If they want to innovate i would start by going back to basics and supporting buyers and coming down on scammers… The reputation of ebay is shot to pieces with buyers and sellers. The Chinese free run has created a ‘race to the bottom’ price wise for sellers and this creates a imagine of cheap tat to buyers and no margins for sellers.
All in all over the last 10 years i have seen ebay not only fall behind others in the sales space but also lose its way so badly that i question if anyone is actually running it and instead just a random action programme is running the show.
Look at Apple…. they said no one wants big smart phones…. then as the evidence built up they accepted that it wasnt what they thought but what the consumer wanted that mattered and bingo! Larger Iphones.
Well for many many years the sellers on ebay have been screaming at ebay with needs and wants…. yet they heard silence. Now they are going elsewhere in droves… still silence. A shopping centre with no shops will not be popular with customers no matter what wonderful things ebay states.
So before ebay can inovate again…. it needs to get the basics right again.
how on earth is allowing the child to charge “every toy in the world” to your account possibly a good thing?
“Alexa, send me big sharp knives!” said the 6-year old.
this is just begging for something to go horribly, horribly, wrong.
Let’s not get carried away here. The internet of things is slowly, arduously coming together for a few major players (Google, Amazon, Apple etc.) but we’re still a long, long way off from objects being integrated across the board. Try and use Mac ports of PC programmes and you’ll know what I mean. The Amazon Echo sounds nice and fancy if your life revolves around Amazon, but sometimes it’s actually nice to have the sense of effort in buying something. Of going local and seeing someone’s face. The thrill’s in the chase after all.
Let’s not even get started on the political ramifications should one of these companies be deemed as stepping beyond their remit. Apple put themselves in a very difficult situation specifically because if they let the American government into one phone (thereby effectively granting them control over a whole life of bank codes, passwords and private data) then it was only a matter of time before criminals would work it out.
I’m not a luddite, I just think we’ve got a lot of time to get through before the kinks get ironed out.

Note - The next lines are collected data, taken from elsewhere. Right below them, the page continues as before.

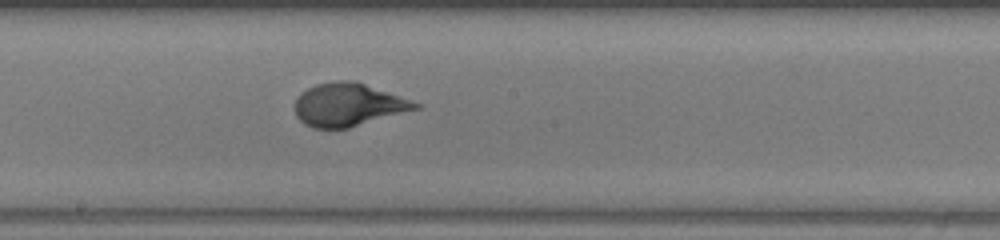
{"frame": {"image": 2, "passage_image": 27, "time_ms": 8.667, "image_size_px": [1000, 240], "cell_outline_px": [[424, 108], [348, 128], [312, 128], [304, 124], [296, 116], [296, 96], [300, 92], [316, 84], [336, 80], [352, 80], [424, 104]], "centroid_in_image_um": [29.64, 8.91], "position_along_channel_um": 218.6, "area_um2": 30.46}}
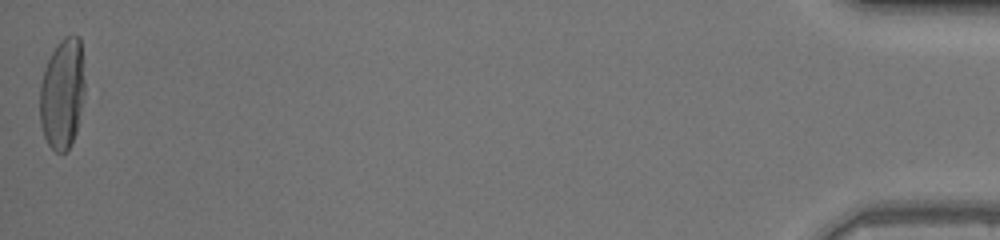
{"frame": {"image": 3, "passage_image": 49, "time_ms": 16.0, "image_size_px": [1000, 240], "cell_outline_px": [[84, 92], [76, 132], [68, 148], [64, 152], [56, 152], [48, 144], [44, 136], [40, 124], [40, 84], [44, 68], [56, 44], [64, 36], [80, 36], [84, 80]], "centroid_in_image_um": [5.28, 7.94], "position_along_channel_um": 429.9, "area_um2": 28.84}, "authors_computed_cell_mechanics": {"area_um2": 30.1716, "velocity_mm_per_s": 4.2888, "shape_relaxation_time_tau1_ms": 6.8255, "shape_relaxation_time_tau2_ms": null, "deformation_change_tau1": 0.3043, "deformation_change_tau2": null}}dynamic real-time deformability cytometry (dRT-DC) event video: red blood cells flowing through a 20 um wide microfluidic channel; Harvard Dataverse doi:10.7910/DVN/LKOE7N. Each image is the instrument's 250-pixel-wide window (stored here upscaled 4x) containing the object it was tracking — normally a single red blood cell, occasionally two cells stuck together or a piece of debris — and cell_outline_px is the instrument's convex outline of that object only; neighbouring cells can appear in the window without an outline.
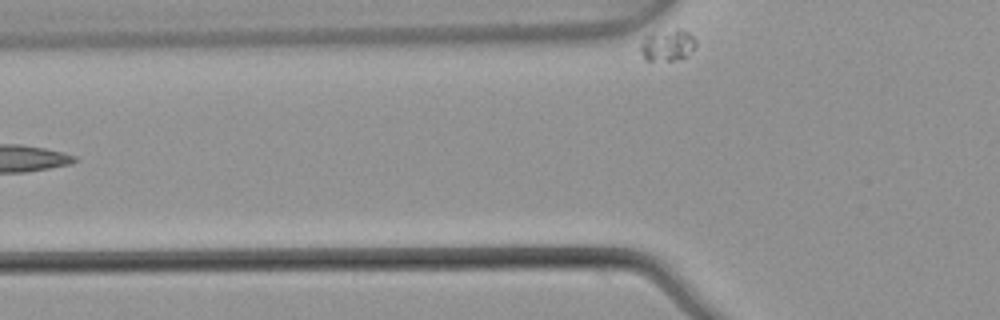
{"species": "common noctule bat (a hibernating species)", "species_latin": "Nyctalus noctula", "temperature_condition": "warm", "stored_images_in_passage": 4, "camera_frame_rate_fps": 3000, "um_per_image_px": 0.085, "animal": {"sex": "male", "body_mass_g": 21.5, "forearm_length_mm": 52.0}, "frame": {"image": 1, "passage_image": 4, "time_ms": 1.0, "image_size_px": [1000, 320], "cell_outline_px": [[696, 44], [688, 56], [672, 60], [644, 60], [640, 52], [640, 48], [644, 36], [676, 28], [680, 28], [688, 32], [696, 40]], "centroid_in_image_um": [56.74, 3.84], "position_along_channel_um": 69.1, "area_um2": 10.12}}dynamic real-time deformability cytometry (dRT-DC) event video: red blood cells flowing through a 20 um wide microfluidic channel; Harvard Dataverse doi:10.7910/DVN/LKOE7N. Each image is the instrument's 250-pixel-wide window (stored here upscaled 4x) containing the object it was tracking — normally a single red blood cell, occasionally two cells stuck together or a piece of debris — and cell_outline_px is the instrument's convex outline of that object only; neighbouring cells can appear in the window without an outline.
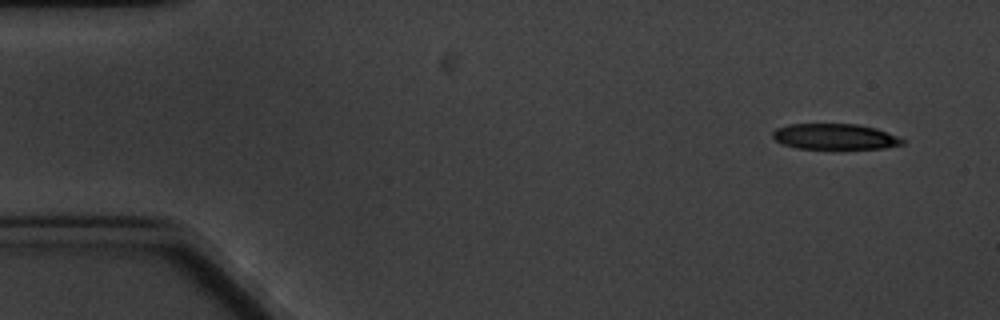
{"species": "common noctule bat (a hibernating species)", "species_latin": "Nyctalus noctula", "temperature_condition": "cold", "stored_images_in_passage": 5, "segment_of_instrument_passage": [1, 2], "camera_frame_rate_fps": 3000, "um_per_image_px": 0.085, "animal": {"sex": "male", "body_mass_g": 20.1, "forearm_length_mm": 53.5}, "frame": {"image": 1, "passage_image": 1, "time_ms": 0.0, "image_size_px": [1000, 320], "cell_outline_px": [[904, 144], [884, 148], [840, 152], [796, 148], [784, 144], [776, 140], [772, 136], [772, 132], [776, 128], [788, 124], [856, 124], [876, 128], [896, 136], [904, 140]], "centroid_in_image_um": [70.97, 11.67], "position_along_channel_um": 14.0, "area_um2": 20.46}}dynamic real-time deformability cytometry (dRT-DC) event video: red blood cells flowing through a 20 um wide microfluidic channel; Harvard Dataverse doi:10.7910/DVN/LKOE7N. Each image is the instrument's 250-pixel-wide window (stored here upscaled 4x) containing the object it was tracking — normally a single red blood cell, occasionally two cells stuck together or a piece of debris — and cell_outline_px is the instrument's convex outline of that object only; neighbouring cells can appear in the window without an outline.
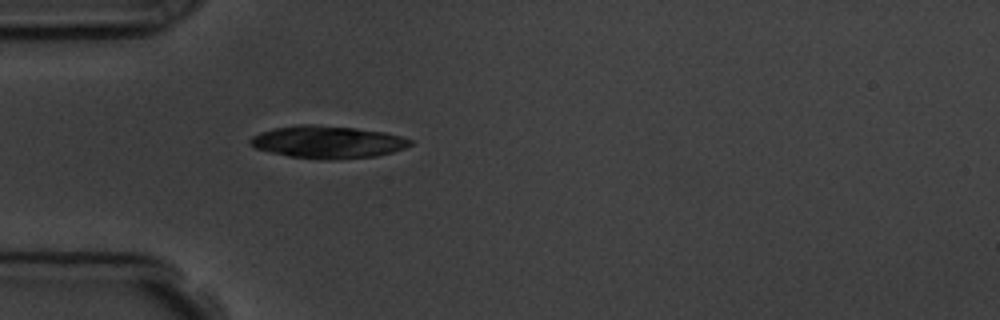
{"species": "common noctule bat (a hibernating species)", "species_latin": "Nyctalus noctula", "temperature_condition": "room temperature", "stored_images_in_passage": 1, "camera_frame_rate_fps": 3000, "um_per_image_px": 0.085, "animal": {"sex": "male", "body_mass_g": 19.5, "forearm_length_mm": 54.6}, "frame": {"image": 1, "passage_image": 1, "time_ms": 0.0, "image_size_px": [1000, 320], "cell_outline_px": [[412, 144], [404, 148], [392, 152], [376, 156], [328, 160], [320, 160], [288, 156], [256, 148], [248, 144], [248, 140], [252, 136], [260, 132], [276, 128], [300, 124], [312, 124], [356, 128], [384, 132], [400, 136], [412, 140]], "centroid_in_image_um": [27.83, 12.07], "position_along_channel_um": 57.2, "area_um2": 30.23}}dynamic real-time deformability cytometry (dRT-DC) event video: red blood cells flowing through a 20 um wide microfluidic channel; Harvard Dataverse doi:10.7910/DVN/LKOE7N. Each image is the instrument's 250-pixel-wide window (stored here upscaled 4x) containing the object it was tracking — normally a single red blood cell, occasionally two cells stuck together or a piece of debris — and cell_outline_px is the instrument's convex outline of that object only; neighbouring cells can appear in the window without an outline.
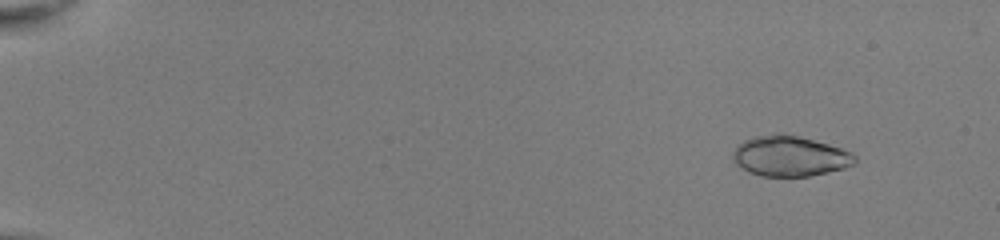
{"species": "common noctule bat (a hibernating species)", "species_latin": "Nyctalus noctula", "temperature_condition": "room temperature", "stored_images_in_passage": 47, "camera_frame_rate_fps": 3000, "um_per_image_px": 0.085, "animal": {"sex": "female", "body_mass_g": 22.0, "forearm_length_mm": 56.7}, "frame": {"image": 1, "passage_image": 1, "time_ms": 0.0, "image_size_px": [1000, 240], "cell_outline_px": [[856, 164], [844, 168], [828, 172], [808, 176], [760, 176], [748, 172], [736, 164], [732, 156], [732, 152], [744, 140], [756, 136], [776, 132], [784, 132], [800, 136], [828, 144], [852, 152], [856, 156]], "centroid_in_image_um": [67.14, 13.26], "position_along_channel_um": 17.9, "area_um2": 28.96}}
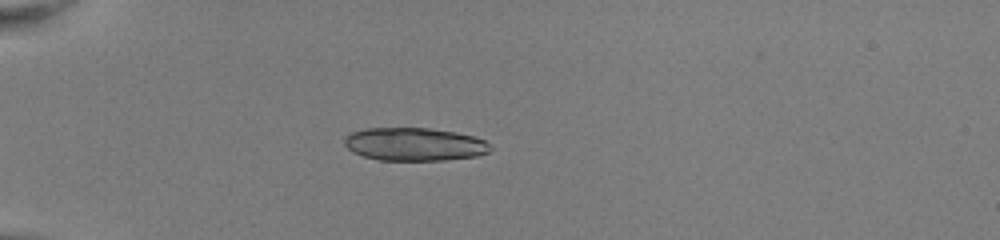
{"frame": {"image": 2, "passage_image": 12, "time_ms": 3.667, "image_size_px": [1000, 240], "cell_outline_px": [[492, 148], [488, 152], [476, 156], [444, 160], [380, 160], [364, 156], [352, 152], [344, 144], [344, 136], [352, 132], [364, 128], [432, 128], [456, 132], [472, 136], [484, 140], [492, 144]], "centroid_in_image_um": [35.22, 12.25], "position_along_channel_um": 49.8, "area_um2": 28.26}}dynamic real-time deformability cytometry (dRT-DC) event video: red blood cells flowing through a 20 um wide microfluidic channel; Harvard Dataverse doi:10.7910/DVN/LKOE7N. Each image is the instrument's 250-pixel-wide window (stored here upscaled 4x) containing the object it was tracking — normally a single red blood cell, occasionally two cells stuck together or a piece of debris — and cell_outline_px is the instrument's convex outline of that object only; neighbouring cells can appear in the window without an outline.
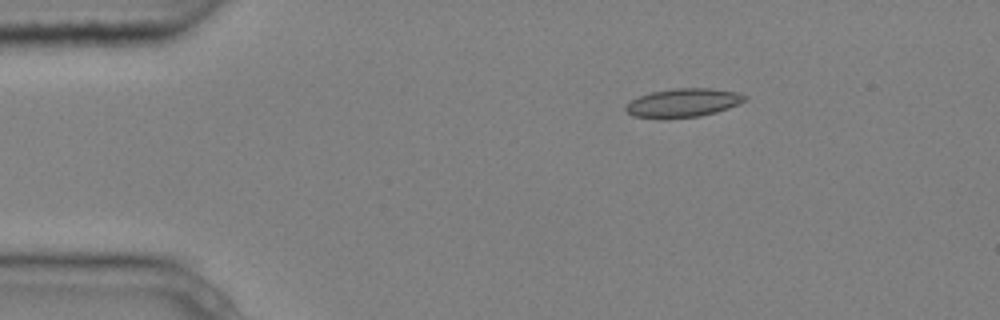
{"species": "common noctule bat (a hibernating species)", "species_latin": "Nyctalus noctula", "temperature_condition": "cold", "stored_images_in_passage": 4, "camera_frame_rate_fps": 3000, "um_per_image_px": 0.085, "animal": {"sex": "male", "body_mass_g": 20.4}, "frame": {"image": 1, "passage_image": 3, "time_ms": 0.667, "image_size_px": [1000, 320], "cell_outline_px": [[748, 96], [744, 100], [728, 108], [716, 112], [700, 116], [660, 120], [632, 116], [624, 108], [632, 100], [640, 96], [652, 92], [672, 88], [712, 88], [736, 92]], "centroid_in_image_um": [58.03, 8.76], "position_along_channel_um": 27.0, "area_um2": 20.0}}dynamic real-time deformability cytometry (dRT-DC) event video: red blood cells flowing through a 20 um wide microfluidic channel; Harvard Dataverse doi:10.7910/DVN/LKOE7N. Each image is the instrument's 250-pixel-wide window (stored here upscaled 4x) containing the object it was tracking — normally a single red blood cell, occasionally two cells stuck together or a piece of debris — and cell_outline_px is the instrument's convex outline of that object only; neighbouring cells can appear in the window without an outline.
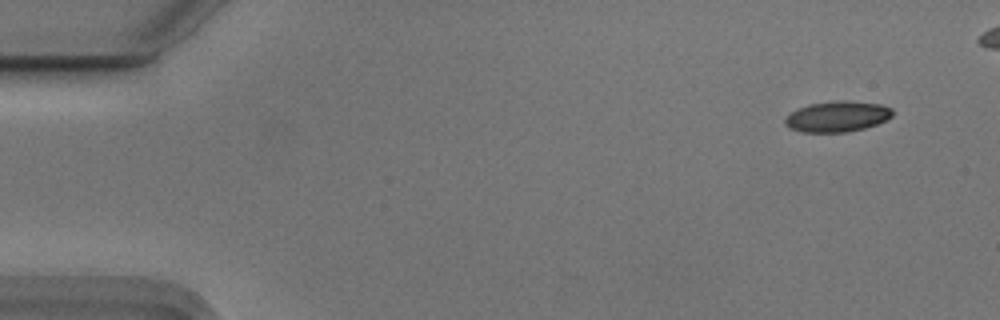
{"species": "Egyptian fruit bat (a non-hibernating species)", "species_latin": "Rousettus aegyptiacus", "temperature_condition": "cold", "stored_images_in_passage": 48, "camera_frame_rate_fps": 3000, "um_per_image_px": 0.085, "animal": {"sex": "male"}, "frame": {"image": 1, "passage_image": 1, "time_ms": 0.0, "image_size_px": [1000, 320], "cell_outline_px": [[892, 116], [876, 124], [864, 128], [848, 132], [804, 132], [792, 128], [784, 124], [784, 120], [792, 112], [808, 104], [880, 104], [892, 108]], "centroid_in_image_um": [71.15, 9.97], "position_along_channel_um": 13.9, "area_um2": 17.86}}
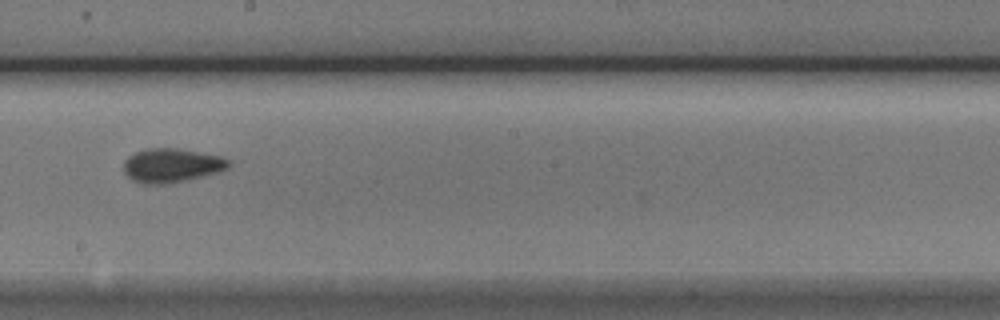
{"frame": {"image": 2, "passage_image": 28, "time_ms": 9.0, "image_size_px": [1000, 320], "cell_outline_px": [[228, 168], [216, 172], [168, 184], [144, 184], [132, 180], [124, 172], [124, 160], [128, 156], [136, 152], [148, 148], [180, 148], [220, 156], [228, 160]], "centroid_in_image_um": [14.53, 14.05], "position_along_channel_um": 233.7, "area_um2": 20.58}}
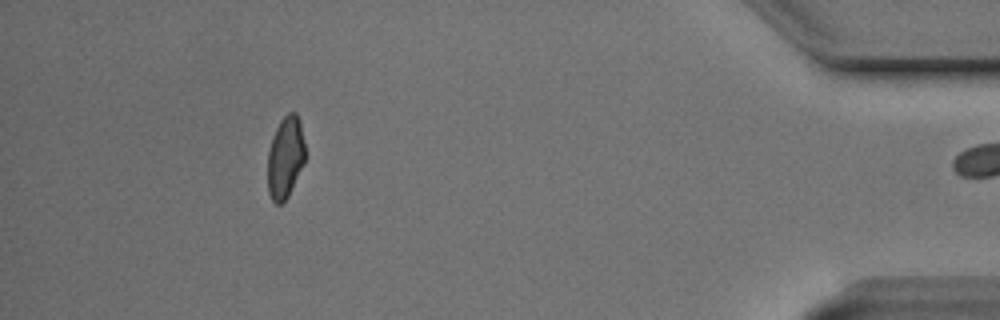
{"frame": {"image": 3, "passage_image": 47, "time_ms": 15.333, "image_size_px": [1000, 320], "cell_outline_px": [[304, 164], [288, 196], [280, 204], [276, 204], [272, 200], [268, 192], [268, 152], [276, 128], [280, 120], [288, 112], [296, 112], [300, 120], [304, 144]], "centroid_in_image_um": [24.25, 13.37], "position_along_channel_um": 410.9, "area_um2": 17.74}}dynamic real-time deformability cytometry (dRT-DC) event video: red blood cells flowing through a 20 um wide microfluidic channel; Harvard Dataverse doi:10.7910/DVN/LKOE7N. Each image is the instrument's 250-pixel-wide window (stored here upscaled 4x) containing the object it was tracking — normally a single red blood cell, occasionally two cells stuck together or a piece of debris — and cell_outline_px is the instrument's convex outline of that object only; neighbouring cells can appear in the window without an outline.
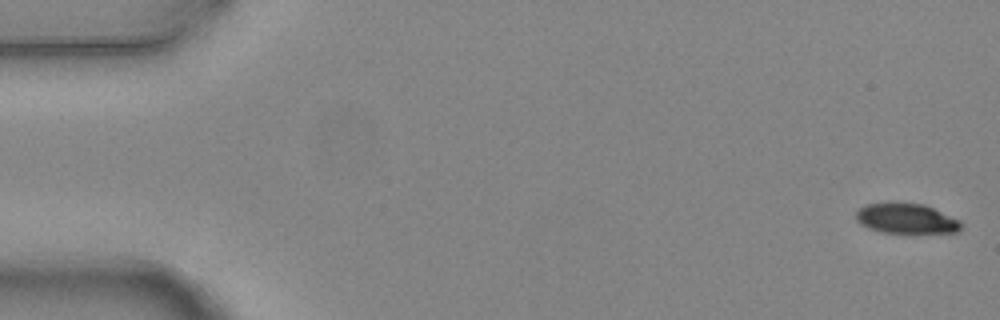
{"species": "common noctule bat (a hibernating species)", "species_latin": "Nyctalus noctula", "temperature_condition": "warm", "stored_images_in_passage": 6, "camera_frame_rate_fps": 3000, "um_per_image_px": 0.085, "animal": {"sex": "female", "body_mass_g": 24.6, "forearm_length_mm": 56.2}, "frame": {"image": 1, "passage_image": 1, "time_ms": 0.0, "image_size_px": [1000, 320], "cell_outline_px": [[960, 232], [884, 232], [868, 228], [860, 224], [856, 220], [856, 212], [864, 204], [896, 200], [924, 204], [960, 220]], "centroid_in_image_um": [76.97, 18.52], "position_along_channel_um": 8.0, "area_um2": 18.73}}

ebay neglected it’s core usp long ago; the auction format. It’s all but dead now. Now ebay is just a stale buy it now amazon rip off where the high fees make many other venues more cheaper.
The thrill of trying to find a bargain and chasing that auction is all but gone. So what is unique about ebay now? Nothing.
As for amazon echo; its prolly lovely if you speak without a dialect; any sort of twang makes it a massively frustrating experience. That coupled with the piss poor mobile network once you get out of a city centre = fail. We are a long way off from that utopia I fear.
The thing with the ‘Internet of Things’ is that all the designers these days presume that all of mankind is within the reach of ultra-high-speed wireless broadband all of the time, like as if everyone lives in London. Fortunately there are still areas where there’s not even any phone signal, but it seems that everything these days requires an Internet connection. Until this universal connection assumption is completely true – heaven forbid! – then this IoT thing won’t work properly.